-- Passage --
-- Opening Marker --

In some countries there’s good politics in stretching the truth, even better being anti-American. Russia is one of them.

The latest exhibit comes from Russian president Vladamir Putin, who on Thursday suggested the Internet is under the thumb of the U.S.

He told people at a televised media forum in St. Petersburg that the Internet “is organized by Americans. You know all this started during the down of the Internet as a special project of the CIA. And it keeps on developing.”

All information from Google, he added, “goes through servers that are in the States, everything is monitored there.”

Well, there are some half-truths there. According to U.S. sources, the Internet began with military research into creating a private fault-tolerant communications network for the Pentagon. The public Internet uses concepts derived from it.

The U.S. government has legal control over the Internet’s global domain name system, which it has subcontracted to the U.S. based ICANN (the Internet Corporation for Assigned Names and Numbers), which manages the Internet’s assigned numbers authority. According to Wikipedia, The Department of Commerce has the final say over some operations.

And as everyone knows, the U.S. National Security Agency has been snooping into almost anything with an operating system.

Which all adds up to what? A number of countries, including Russia, are edgy about U.S. intentions around the world in general, and on the Internet in particular.

-- Closing Marker --

-- Available data --
-- Opening Marker --

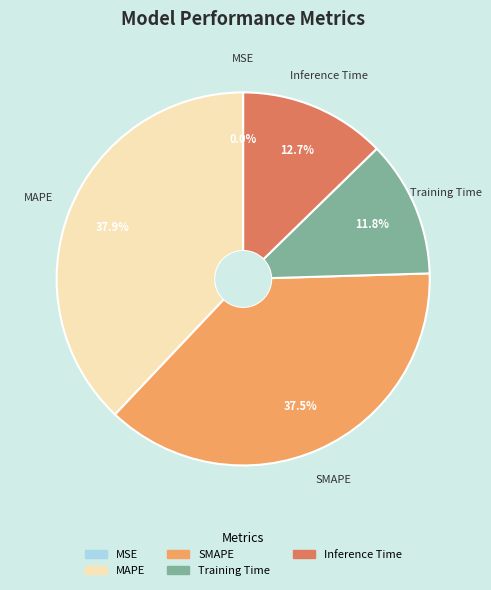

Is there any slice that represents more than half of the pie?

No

-- Closing Marker --
-- Opening Marker --

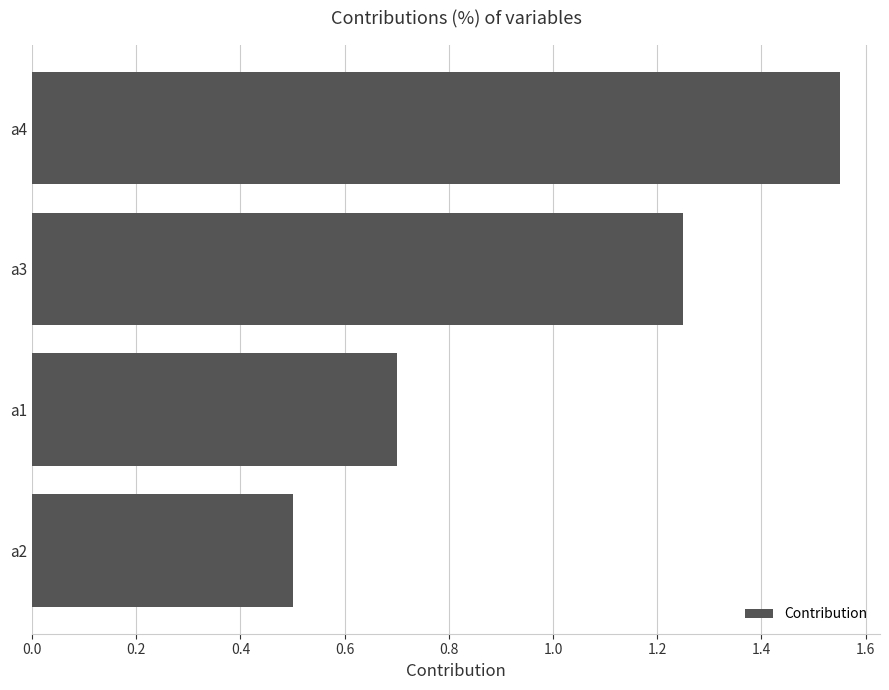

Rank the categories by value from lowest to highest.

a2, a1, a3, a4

-- Closing Marker --

-- What you need to do --
In the passage on Putin's Internet remarks, where did Putin make his comments about the Internet? The listing isn't needed for this.

-- Exercise solution --
At a televised media forum in St. Petersburg.